With this wonderful speed awareness course in my mind I went back into work and discovered that a problem had developed in my absence. There was a bit of a delay in waiting for a pharmacy pathway to be signed off for intravitreal injections and in the meantime doctors had to sign off every single injection for age-related macular degeneration (AMD). To counteract the annoyance of this, doctors were signing sheaves of papers at a time so that the non-medical practitioners could carry on in the meantime without having to seek a new signature each time for every single injection. One of the nurses had become aware of this and decompensated badly, writing a group email to everyone saying that signing multiple sheaves of forms was immoral, unacceptable, unprofessional and was outlawed.
It was then that I had my ‘Road to Damascus’ moment. The two situations were exactly the same. The speed awareness course and the pointlessly aggressive email were both identical. Are we such faulty people that we should be talked down to about the very obvious? Were we so liable to do harm to ourselves and others that we need rules governing every single facet of our lives?
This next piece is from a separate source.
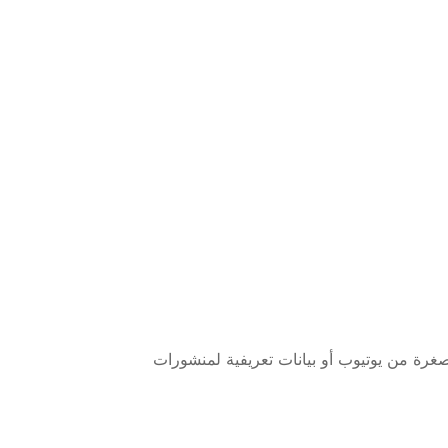
 جلب صور مصغرة من يوتيوب أو بيانات تعريفية لمنشورات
Rules exist for a purpose; to protect the weak from the strong, to keep order and avoid chaos. Unfortunately we have become so mired in the minutiae of the rules that we forget the big picture.
The purpose of signing multiple sheaves of papers for the AMD clinic is to get patients their sight-saving injection as efficiently as possible. The upcoming pathway would have dispensed with the need for the signature box anyway. Common sense would therefore tell us that despite being technically against the rules, getting worked up about that to the extent of becoming angry is to display a complete apathy toward the overarching purpose of the whole service. Similarly, the rules make people with borderline sickness stay at home, result in cataract lists cancelled due to some factor not quite right somewhere, result in reduced clinic capacity rather than enduring a few late finishes sometimes, and cause perfectly usable medicines and machines to be thrown away after a certain date.
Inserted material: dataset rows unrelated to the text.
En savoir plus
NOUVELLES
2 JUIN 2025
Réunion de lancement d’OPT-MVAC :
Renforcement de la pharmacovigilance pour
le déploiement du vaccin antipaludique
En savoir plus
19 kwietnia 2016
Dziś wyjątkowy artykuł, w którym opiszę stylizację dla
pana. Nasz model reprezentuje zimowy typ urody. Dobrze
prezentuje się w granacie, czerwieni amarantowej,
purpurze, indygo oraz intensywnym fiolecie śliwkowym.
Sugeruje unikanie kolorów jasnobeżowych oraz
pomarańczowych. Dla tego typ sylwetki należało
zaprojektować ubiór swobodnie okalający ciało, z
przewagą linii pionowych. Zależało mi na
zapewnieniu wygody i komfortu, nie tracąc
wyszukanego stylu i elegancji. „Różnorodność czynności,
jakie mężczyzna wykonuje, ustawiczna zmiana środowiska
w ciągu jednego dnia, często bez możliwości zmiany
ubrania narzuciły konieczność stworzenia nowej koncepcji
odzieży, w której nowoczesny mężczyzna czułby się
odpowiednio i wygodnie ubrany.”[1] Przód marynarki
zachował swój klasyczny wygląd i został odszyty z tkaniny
On the other hand it is true that the likelihood of my being caught again doing 46mph on a deserted Swansea Valley 40mph road on a Sunday is significantly reduced. And it is also true that I now know that there were 24,831 serious injuries on UK roads last year and 1793 people killed. The total cost to society of all this death and carnage is 39 billion pounds. Which in fact is about the same as Brexit, the moustachioed presenter had joked. Which proves that people are inherently bad at judging risk, so perhaps such a course is needed. Perhaps if 17,410,742 people had attended a Brexit awareness course we wouldn’t be in this mess now. Because it’s easy when you know the rules.